** Required actions **
a: Name every person the Glasgow murder report identifies by name.
b: Write out the part of the Glasgow murder report between "During the trial, the" and "to be quiet.", inclusive.

** Extract **
══════════

A man has been convicted of murdering a Nepalese student and dismembering her body with a meat cleaver in Glasgow. He was also convicted of attempting to defeat the ends of justice and extort cash and a TV from Mrs Shah's husband.

He denied any involvement throughout the trial and claimed to have been framed. But a jury at the High Court in Glasgow did not believe him and convicted him unanimously of the murder.

During the trial, the court heard how Dantis met Mrs Shah's husband, Nagendra, in 2008 when they started a business masters degree at Strathclyde University. The jury was told that he became increasingly jealous of his friend's more affluent lifestyle and formed a plan to kill Mrs Shah and extort £120,000 from her husband. [BBC]
The exact motive for Dantis’s horrific murder/dismemberment/extortion/TV plot may never be known (incidentally, that’s got to be one hell of a TV set for it to feature in that list, hasn’t it?), but his story in court will always be a matter of public record to be marvelled at by all students of unwise defences:
Mr Dantis said he had been at his flat in the city’s Garthland Drive, Dennistoun, when he allowed access to a man he thought was coming to check his meter. He told the jury this “English-Asian” man had a gun and told him to be quiet.

══════════

** Data **
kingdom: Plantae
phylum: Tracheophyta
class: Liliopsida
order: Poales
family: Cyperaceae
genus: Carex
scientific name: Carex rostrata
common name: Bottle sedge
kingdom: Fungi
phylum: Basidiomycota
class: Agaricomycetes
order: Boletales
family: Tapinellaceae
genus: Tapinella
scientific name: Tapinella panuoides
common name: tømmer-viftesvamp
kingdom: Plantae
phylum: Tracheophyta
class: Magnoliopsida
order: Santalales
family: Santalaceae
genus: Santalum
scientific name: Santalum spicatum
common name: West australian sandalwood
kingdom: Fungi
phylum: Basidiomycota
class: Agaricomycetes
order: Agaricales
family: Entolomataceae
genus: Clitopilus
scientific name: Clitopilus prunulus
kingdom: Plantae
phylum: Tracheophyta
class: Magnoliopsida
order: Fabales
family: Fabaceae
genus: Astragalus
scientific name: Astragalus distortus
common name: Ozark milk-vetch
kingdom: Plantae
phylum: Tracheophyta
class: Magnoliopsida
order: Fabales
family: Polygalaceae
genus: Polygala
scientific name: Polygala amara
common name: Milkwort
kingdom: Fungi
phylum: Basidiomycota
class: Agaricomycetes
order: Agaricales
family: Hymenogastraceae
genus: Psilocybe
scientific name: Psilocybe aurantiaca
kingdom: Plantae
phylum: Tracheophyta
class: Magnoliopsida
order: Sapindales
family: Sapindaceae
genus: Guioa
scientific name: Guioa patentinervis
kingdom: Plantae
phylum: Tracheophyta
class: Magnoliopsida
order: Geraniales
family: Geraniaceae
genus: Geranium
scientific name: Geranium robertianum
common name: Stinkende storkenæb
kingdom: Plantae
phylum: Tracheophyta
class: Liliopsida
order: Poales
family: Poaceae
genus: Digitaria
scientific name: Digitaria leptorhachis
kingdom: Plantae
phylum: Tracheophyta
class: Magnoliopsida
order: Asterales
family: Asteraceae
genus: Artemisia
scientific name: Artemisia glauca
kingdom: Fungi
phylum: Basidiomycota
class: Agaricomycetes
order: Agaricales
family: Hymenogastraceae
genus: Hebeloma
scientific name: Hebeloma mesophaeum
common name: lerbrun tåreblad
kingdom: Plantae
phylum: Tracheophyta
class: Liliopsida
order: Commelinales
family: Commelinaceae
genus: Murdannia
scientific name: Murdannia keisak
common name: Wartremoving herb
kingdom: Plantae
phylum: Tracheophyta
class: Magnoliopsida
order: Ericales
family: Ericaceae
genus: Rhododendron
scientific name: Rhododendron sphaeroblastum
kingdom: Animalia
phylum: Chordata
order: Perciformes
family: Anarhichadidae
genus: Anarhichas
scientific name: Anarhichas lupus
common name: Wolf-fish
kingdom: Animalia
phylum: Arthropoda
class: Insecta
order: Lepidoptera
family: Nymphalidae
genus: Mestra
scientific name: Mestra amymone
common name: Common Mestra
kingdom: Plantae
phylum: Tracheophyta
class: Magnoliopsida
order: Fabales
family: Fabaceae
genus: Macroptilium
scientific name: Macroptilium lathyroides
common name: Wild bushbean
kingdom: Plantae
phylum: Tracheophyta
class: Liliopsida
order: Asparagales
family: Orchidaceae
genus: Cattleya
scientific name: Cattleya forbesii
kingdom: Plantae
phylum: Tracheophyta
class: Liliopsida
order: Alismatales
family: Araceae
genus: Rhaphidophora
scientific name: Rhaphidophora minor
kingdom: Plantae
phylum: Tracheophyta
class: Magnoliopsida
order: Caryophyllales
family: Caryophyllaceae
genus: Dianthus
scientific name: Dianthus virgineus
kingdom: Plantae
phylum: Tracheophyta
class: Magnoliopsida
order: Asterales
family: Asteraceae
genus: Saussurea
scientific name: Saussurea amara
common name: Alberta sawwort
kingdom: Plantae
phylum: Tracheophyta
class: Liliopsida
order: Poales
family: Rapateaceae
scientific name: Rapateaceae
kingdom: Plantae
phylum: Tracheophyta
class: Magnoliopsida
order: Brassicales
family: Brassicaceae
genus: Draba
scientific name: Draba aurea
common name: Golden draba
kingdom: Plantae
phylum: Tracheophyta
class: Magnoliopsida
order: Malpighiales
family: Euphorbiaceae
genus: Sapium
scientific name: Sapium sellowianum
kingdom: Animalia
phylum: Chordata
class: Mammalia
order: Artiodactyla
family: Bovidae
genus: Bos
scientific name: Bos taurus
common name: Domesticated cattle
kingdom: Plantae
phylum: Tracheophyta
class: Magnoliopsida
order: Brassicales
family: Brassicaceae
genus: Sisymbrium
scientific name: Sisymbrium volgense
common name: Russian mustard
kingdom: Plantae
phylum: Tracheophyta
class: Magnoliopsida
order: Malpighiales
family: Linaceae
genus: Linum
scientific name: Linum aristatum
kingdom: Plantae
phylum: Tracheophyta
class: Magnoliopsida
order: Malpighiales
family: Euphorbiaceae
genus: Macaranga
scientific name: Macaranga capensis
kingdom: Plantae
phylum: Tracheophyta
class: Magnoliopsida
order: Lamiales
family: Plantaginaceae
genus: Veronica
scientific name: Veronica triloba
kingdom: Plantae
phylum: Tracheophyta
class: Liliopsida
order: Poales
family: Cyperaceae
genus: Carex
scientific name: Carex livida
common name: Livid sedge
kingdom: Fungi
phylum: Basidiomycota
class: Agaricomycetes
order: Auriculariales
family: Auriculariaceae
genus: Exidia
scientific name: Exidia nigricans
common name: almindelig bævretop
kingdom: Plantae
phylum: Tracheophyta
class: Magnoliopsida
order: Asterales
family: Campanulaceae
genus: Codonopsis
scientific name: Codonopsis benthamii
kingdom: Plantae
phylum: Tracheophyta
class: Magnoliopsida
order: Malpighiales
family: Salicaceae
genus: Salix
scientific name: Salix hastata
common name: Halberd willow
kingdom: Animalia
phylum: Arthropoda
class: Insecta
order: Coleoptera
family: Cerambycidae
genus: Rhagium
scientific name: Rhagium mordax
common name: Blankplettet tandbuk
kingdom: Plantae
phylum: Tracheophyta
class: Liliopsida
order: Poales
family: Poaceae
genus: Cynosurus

══════════

** Answers for the tasks **
a:
- Dantis
- Mrs Shah
- Nagendra

b:
During the trial, the court heard how Dantis met Mrs Shah's husband, Nagendra, in 2008 when they started a business masters degree at Strathclyde University. The jury was told that he became increasingly jealous of his friend's more affluent lifestyle and formed a plan to kill Mrs Shah and extort £120,000 from her husband. [BBC]
The exact motive for Dantis’s horrific murder/dismemberment/extortion/TV plot may never be known (incidentally, that’s got to be one hell of a TV set for it to feature in that list, hasn’t it?), but his story in court will always be a matter of public record to be marvelled at by all students of unwise defences:
Mr Dantis said he had been at his flat in the city’s Garthland Drive, Dennistoun, when he allowed access to a man he thought was coming to check his meter. He told the jury this “English-Asian” man had a gun and told him to be quiet.